Work task:
Please quote the items below word for word, from their first line through the line containing "Leitende Schweißerin". Include both of those lines.

[Transcribed page contents]

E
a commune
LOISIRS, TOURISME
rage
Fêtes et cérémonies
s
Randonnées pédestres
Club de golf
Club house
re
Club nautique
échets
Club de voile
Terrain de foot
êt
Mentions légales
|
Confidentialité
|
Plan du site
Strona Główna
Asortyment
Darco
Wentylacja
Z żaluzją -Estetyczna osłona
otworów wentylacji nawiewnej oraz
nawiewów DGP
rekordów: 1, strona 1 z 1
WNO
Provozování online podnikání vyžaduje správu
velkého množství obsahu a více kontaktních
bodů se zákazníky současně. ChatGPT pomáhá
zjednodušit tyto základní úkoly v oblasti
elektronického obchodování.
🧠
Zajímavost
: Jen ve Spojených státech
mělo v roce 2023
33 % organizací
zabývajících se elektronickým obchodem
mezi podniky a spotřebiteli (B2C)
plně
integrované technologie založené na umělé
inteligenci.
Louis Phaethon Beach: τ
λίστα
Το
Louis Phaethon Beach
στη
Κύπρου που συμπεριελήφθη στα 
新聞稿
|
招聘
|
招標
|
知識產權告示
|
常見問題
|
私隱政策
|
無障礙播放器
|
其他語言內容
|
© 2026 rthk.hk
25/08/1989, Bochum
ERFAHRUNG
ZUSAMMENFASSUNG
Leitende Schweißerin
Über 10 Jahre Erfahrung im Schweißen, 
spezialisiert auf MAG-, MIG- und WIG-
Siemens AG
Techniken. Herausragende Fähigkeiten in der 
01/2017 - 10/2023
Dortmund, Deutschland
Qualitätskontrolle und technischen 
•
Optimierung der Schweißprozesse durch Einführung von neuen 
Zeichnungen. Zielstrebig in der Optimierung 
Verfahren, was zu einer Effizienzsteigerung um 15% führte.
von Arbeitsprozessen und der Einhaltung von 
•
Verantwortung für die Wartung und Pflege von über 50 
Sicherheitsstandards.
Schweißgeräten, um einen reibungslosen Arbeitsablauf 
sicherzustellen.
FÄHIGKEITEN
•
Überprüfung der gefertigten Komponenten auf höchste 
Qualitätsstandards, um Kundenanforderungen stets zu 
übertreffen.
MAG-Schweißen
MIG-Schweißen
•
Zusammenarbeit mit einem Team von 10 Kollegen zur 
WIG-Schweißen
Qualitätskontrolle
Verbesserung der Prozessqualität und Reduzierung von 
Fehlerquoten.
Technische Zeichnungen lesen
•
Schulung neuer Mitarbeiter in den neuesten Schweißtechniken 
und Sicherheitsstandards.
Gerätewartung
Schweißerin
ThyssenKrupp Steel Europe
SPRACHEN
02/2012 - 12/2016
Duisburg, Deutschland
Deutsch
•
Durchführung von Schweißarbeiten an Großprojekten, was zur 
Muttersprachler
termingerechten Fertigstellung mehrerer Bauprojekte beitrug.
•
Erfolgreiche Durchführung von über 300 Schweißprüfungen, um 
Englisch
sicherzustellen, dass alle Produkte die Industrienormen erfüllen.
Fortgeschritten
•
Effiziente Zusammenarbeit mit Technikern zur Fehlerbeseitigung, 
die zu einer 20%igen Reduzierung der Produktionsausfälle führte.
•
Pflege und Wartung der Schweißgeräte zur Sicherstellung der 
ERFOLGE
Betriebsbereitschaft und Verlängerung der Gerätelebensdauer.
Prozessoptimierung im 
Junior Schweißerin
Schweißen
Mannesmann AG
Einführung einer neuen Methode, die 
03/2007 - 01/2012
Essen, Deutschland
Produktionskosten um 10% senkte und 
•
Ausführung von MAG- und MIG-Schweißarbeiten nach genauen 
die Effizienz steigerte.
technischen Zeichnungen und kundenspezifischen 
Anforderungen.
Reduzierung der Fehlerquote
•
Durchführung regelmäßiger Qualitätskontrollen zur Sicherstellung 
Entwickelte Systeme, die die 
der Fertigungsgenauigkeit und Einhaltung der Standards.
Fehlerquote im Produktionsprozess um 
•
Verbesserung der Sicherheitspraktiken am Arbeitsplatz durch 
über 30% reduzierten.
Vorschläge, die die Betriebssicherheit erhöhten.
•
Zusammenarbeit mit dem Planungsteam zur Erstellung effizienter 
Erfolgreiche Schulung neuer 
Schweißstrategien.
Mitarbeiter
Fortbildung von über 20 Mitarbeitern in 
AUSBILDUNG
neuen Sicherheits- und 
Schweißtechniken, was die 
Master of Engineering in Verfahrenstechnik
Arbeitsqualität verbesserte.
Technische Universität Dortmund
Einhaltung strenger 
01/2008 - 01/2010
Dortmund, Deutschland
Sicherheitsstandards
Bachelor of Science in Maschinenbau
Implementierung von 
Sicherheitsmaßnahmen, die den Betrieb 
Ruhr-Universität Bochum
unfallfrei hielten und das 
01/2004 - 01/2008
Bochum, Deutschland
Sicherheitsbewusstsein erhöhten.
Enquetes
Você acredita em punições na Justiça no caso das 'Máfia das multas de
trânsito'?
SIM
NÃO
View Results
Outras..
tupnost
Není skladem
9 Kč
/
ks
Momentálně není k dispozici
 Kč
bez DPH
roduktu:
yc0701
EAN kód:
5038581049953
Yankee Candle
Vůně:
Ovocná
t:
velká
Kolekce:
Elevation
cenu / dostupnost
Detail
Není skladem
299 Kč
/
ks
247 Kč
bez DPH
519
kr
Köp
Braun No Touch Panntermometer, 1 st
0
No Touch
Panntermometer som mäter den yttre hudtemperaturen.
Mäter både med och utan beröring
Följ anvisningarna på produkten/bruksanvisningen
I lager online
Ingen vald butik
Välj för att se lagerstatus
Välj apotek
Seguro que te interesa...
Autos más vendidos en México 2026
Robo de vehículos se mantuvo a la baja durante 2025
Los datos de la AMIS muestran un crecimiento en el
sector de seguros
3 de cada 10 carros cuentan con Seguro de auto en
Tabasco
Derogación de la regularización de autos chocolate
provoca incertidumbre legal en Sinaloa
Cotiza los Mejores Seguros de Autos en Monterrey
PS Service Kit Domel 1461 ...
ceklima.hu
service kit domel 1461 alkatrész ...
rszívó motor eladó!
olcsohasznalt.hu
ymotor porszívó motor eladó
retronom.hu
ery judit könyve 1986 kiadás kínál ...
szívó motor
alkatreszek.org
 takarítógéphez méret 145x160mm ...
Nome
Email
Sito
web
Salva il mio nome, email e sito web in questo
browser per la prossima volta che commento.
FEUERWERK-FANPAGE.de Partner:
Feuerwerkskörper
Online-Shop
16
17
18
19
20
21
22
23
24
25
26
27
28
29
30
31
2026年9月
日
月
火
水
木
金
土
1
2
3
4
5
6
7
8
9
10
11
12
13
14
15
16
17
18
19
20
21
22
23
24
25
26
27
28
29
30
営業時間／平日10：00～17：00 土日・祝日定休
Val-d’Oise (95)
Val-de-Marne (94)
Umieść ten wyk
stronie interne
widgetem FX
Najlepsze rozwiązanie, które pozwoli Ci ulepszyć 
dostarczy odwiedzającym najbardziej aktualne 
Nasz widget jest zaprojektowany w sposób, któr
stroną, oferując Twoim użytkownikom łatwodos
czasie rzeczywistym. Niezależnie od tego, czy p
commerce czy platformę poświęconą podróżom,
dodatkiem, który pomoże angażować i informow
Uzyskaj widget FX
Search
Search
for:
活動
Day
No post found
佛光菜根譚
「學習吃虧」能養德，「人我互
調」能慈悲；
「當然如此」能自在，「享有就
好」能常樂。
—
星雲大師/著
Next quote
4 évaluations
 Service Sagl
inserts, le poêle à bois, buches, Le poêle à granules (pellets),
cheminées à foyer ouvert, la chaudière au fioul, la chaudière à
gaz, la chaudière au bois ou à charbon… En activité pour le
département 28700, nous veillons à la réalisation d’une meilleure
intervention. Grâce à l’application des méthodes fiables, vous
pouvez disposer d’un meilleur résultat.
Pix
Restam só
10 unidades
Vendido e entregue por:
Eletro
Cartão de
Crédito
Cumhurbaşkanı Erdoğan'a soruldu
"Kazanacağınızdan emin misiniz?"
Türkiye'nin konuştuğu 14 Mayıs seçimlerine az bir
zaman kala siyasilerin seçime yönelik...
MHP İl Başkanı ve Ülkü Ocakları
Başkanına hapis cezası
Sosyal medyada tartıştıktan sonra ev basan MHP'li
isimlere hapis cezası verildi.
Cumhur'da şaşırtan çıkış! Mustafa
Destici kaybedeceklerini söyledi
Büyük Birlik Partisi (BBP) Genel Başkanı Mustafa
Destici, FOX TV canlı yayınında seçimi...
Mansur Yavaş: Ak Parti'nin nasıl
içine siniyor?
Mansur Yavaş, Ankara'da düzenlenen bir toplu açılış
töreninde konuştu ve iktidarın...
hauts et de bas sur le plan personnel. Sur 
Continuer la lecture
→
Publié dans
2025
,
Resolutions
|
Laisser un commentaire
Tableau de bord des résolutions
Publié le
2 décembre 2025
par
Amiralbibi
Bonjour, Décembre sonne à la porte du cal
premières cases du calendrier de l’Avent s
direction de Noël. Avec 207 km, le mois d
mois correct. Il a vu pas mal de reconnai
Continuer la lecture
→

Reply to the task:
E
a commune
LOISIRS, TOURISME
rage
Fêtes et cérémonies
s
Randonnées pédestres
Club de golf
Club house
re
Club nautique
échets
Club de voile
Terrain de foot
êt
Mentions légales
|
Confidentialité
|
Plan du site
Strona Główna
Asortyment
Darco
Wentylacja
Z żaluzją -Estetyczna osłona
otworów wentylacji nawiewnej oraz
nawiewów DGP
rekordów: 1, strona 1 z 1
WNO
Provozování online podnikání vyžaduje správu
velkého množství obsahu a více kontaktních
bodů se zákazníky současně. ChatGPT pomáhá
zjednodušit tyto základní úkoly v oblasti
elektronického obchodování.
🧠
Zajímavost
: Jen ve Spojených státech
mělo v roce 2023
33 % organizací
zabývajících se elektronickým obchodem
mezi podniky a spotřebiteli (B2C)
plně
integrované technologie založené na umělé
inteligenci.
Louis Phaethon Beach: τ
λίστα
Το
Louis Phaethon Beach
στη
Κύπρου που συμπεριελήφθη στα 
新聞稿
|
招聘
|
招標
|
知識產權告示
|
常見問題
|
私隱政策
|
無障礙播放器
|
其他語言內容
|
© 2026 rthk.hk
25/08/1989, Bochum
ERFAHRUNG
ZUSAMMENFASSUNG
Leitende Schweißerin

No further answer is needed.